▶ _Data section_

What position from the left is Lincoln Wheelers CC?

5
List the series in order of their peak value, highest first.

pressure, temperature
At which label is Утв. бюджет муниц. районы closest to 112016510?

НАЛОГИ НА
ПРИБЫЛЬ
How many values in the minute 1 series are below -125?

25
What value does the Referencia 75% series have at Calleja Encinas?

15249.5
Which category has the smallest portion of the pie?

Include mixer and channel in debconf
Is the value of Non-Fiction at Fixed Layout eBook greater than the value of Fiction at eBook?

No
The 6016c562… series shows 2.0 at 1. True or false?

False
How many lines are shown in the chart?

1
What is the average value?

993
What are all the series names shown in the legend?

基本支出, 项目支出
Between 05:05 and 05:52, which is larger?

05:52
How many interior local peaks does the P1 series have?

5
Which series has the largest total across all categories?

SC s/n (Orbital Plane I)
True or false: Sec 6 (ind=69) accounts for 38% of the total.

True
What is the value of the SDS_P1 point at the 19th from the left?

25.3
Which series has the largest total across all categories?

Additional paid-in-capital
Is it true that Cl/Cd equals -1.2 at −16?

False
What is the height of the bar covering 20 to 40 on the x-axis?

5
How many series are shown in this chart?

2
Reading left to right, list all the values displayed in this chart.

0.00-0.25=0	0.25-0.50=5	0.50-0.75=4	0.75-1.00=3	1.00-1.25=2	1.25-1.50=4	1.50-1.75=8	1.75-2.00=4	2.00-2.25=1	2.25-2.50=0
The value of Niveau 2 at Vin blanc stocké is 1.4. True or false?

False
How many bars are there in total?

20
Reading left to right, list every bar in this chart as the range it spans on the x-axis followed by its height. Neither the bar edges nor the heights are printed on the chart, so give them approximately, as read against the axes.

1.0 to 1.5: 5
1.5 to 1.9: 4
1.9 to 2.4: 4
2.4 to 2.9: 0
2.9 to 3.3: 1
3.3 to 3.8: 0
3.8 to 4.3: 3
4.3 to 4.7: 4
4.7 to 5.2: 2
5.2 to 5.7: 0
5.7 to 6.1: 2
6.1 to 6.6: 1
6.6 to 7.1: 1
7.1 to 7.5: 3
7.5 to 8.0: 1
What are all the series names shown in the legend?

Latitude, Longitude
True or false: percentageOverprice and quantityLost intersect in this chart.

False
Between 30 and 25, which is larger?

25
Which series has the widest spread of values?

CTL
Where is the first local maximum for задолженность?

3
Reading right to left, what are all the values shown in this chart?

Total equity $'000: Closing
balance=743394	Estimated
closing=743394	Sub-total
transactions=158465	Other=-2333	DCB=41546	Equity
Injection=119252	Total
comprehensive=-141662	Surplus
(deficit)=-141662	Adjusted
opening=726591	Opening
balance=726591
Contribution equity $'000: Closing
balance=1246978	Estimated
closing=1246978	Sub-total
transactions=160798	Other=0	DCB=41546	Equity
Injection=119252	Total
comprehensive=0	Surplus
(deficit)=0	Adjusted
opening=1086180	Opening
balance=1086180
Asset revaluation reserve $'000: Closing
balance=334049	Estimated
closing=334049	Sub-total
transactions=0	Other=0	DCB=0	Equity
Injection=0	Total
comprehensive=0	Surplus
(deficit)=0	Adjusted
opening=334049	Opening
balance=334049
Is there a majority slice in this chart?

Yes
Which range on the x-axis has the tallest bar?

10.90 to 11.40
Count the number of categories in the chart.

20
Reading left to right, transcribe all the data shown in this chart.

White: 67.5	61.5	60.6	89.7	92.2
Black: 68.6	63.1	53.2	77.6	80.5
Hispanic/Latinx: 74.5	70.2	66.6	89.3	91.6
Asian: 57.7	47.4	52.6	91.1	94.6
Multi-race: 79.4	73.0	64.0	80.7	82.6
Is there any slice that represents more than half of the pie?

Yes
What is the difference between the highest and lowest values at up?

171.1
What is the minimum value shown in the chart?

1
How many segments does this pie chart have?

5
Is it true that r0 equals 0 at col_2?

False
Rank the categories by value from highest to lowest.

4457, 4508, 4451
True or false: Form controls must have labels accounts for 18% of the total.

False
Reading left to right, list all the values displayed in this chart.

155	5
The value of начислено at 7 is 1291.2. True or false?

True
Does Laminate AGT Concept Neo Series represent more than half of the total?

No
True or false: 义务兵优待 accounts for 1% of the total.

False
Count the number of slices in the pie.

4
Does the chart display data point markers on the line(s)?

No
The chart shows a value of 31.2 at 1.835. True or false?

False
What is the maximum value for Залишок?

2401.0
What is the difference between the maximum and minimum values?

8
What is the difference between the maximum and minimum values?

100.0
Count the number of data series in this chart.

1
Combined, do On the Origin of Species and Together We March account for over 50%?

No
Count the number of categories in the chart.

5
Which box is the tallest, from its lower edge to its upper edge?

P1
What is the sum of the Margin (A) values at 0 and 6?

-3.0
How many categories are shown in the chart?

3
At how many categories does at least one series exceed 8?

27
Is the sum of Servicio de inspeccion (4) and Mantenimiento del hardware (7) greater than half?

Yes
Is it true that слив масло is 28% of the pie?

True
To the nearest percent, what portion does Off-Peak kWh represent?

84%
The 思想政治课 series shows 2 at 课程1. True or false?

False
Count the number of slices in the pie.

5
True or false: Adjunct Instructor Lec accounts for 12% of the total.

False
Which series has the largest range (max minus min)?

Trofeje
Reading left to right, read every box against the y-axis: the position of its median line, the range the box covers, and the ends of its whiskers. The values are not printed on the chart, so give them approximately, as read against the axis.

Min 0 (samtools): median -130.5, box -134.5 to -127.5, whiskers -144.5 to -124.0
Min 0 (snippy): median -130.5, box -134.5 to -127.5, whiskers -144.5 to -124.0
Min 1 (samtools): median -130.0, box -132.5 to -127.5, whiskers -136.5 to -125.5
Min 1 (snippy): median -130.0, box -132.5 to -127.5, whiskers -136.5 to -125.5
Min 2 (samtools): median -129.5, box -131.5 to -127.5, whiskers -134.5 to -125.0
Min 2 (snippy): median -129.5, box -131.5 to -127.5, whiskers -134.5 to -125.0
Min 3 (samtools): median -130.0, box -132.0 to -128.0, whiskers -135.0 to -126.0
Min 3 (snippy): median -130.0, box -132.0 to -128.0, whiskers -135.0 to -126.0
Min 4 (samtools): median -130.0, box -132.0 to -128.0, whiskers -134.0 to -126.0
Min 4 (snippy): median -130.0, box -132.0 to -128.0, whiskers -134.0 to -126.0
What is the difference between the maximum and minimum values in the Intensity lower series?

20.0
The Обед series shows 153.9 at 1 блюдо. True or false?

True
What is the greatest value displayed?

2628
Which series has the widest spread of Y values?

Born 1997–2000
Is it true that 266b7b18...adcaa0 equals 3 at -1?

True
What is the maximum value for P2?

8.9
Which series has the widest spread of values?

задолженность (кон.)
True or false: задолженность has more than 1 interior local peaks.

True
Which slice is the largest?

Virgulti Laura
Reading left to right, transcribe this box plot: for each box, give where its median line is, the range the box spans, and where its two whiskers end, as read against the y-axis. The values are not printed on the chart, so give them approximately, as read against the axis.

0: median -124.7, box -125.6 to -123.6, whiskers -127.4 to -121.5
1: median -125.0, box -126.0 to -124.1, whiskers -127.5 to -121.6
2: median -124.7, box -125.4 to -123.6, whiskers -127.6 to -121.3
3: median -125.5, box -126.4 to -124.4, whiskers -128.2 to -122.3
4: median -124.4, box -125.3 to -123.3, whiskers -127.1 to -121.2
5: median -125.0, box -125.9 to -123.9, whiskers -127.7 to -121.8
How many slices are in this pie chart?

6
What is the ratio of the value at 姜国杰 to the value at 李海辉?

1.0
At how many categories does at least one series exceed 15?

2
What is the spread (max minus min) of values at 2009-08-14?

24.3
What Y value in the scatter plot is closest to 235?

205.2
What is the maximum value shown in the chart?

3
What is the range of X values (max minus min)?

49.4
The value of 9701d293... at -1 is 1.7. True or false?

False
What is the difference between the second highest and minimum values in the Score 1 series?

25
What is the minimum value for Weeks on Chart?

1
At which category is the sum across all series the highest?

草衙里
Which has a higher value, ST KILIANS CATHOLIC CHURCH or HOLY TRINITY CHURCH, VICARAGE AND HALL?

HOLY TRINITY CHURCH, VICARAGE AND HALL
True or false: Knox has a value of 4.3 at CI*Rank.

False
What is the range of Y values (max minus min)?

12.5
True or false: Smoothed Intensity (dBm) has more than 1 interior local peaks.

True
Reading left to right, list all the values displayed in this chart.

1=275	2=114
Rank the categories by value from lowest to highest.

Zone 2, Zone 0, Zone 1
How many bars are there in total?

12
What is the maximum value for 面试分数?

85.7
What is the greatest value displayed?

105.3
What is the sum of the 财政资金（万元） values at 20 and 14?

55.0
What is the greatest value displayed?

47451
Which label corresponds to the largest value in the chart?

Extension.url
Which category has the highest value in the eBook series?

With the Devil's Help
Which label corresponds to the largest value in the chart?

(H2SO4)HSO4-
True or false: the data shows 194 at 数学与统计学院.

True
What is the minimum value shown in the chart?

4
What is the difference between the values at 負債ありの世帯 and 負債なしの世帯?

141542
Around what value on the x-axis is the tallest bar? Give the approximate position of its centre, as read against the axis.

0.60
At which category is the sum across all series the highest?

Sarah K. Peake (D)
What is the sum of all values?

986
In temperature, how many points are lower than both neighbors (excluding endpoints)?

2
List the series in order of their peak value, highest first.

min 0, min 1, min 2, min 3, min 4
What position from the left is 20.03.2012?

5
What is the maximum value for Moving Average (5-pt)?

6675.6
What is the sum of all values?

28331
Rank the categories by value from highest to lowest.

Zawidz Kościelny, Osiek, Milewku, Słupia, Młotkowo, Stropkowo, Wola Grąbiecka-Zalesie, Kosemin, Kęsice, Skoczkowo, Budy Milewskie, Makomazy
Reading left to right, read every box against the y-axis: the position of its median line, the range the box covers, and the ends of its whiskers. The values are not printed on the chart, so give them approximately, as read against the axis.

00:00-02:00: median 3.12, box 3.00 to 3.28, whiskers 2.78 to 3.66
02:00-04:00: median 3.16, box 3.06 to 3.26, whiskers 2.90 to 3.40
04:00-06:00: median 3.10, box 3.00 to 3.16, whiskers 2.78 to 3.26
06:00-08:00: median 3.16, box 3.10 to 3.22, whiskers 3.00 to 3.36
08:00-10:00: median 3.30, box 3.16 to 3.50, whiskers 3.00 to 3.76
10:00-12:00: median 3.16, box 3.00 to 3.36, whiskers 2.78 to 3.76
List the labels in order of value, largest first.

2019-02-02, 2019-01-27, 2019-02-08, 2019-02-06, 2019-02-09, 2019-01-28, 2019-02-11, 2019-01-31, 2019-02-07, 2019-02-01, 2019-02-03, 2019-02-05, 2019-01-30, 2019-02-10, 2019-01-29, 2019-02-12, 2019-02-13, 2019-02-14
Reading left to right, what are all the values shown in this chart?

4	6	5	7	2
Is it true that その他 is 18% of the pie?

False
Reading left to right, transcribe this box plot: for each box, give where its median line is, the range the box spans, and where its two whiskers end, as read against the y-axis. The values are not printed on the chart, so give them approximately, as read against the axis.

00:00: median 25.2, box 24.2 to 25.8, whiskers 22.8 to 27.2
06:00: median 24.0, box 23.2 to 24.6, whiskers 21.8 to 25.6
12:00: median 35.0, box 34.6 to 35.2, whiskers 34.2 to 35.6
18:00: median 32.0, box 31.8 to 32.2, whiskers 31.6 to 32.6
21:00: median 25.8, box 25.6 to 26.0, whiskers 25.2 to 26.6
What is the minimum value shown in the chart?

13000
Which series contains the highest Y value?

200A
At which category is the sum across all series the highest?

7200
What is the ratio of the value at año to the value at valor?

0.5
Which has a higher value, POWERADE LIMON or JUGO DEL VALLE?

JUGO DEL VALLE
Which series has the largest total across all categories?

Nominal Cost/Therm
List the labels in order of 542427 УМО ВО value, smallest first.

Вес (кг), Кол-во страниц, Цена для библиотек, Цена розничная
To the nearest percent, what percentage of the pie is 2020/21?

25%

▶ _Brief_
Retype the rows above word for word, starting at the very first line and ending at the line that contains "What value does", with both of those lines included.

▶ _Solution_
What position from the left is Lincoln Wheelers CC?

5
List the series in order of their peak value, highest first.

pressure, temperature
At which label is Утв. бюджет муниц. районы closest to 112016510?

НАЛОГИ НА
ПРИБЫЛЬ
How many values in the minute 1 series are below -125?

25
What value does the Referencia 75% series have at Calleja Encinas?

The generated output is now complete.